Survey of Southeast Asian Art and Culture. That was the class today. Cadet Kelly, Cadet Tricia and I looked on almost bleakly as General Yap proceeded to enlighten us as to why Southeast Asia was so - as he put it - capalang (mixed up).
Interesting, maybe. But with 90% of my thoughts dedicated to wondering why it had to be so darn cold in the classroom, I could hardly care about the similarities between Southeast Asian cultures. And what General Yap perceived to be dedication as I wrote down all the notes he projected in slides was to me a form of distraction from the cold.
We tried to ease our situations, hiding our arms behind our bags and squeezing our hands between our armpits. Our request to have the AC switched off was denied by General Yap, who claimed himself to be completely useless should he perspire in the middle of the lesson. "When your laptop is running, you don't switch off the AC, do you?" Why yes, General Yap, as a matter of fact, I do.
More than half the lesson, Cadet Kelly and I huddled under the blue jacket Cadet Daniel so kindly provided us. (Thank you so much, Daniel!) Later still, Cadet Ah B, who sat behind us, also donated her jacket for the cause.

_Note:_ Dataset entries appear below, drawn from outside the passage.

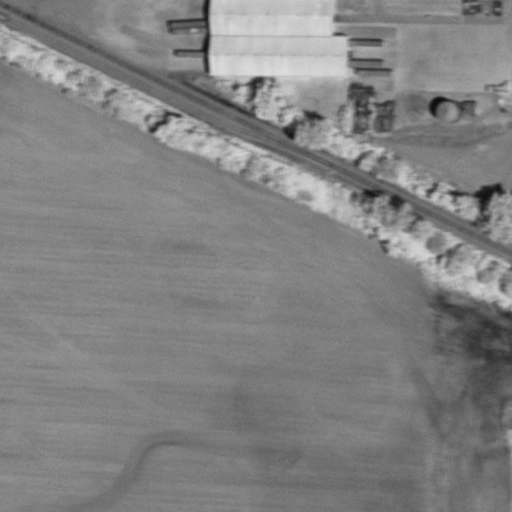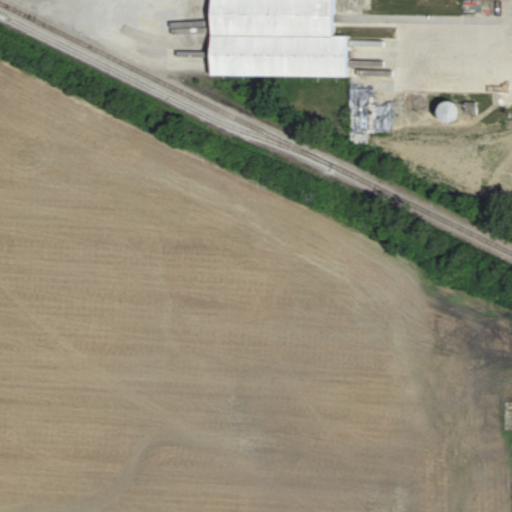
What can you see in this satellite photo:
building: (279, 39)
railway: (165, 94)
building: (453, 112)
railway: (255, 126)
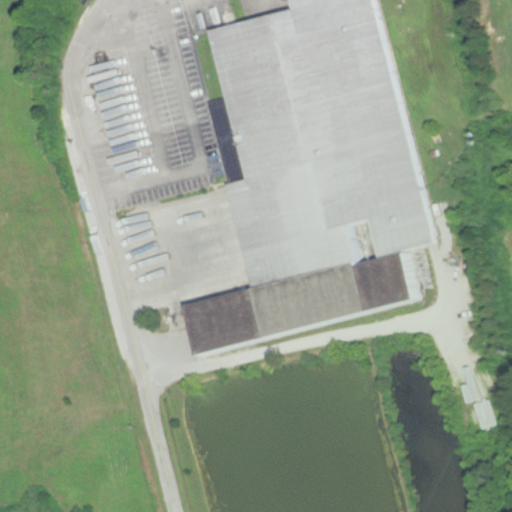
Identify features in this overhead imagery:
building: (317, 174)
building: (326, 178)
road: (117, 252)
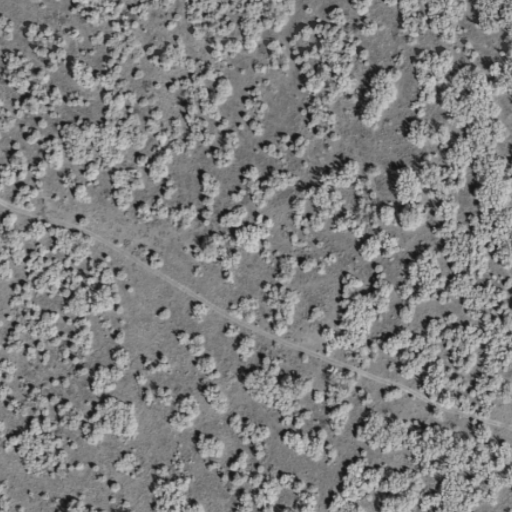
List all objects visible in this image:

"I can't wait till class is over so I can defrost myself," Cadet Kelly murmured as I fantasised about hot cocoa from 7-11.
Admittedly, the class wasn't that bad. Although boring, it had its moments. Like when General Yap acknowledged Ilina as The Singaporean. And when Cadet Kai accidentally declared that Tan Cheng Lock was the one who was responsible for bringing Islam to Southeast Asia. General Yap nearly launched his shoe into the air for that one. "Which class are you from?" he asked Cadet Kai.
"Digi!" exclaimed Kai, the Illus cadet.
Thus, we have successfully, but accidentally, lowered the esteem of Digi cadets in General Yap's eyes. The end of class was greeted with a simultaneous sigh of relief as everyone woke up from their dazed stupor and clamoured to get out of the classroom. The warm, humid air of Kuala Lumpur had never felt better. And so, Cadet Tricia and I vowed to never be late to General Yap's class again. Let someone else brave the arctic cold!
Then, we happily skipped to Vision to buy some yellow acrylic paint, which costed nearly thirty ringgit, therefore successfully ruining our moods again.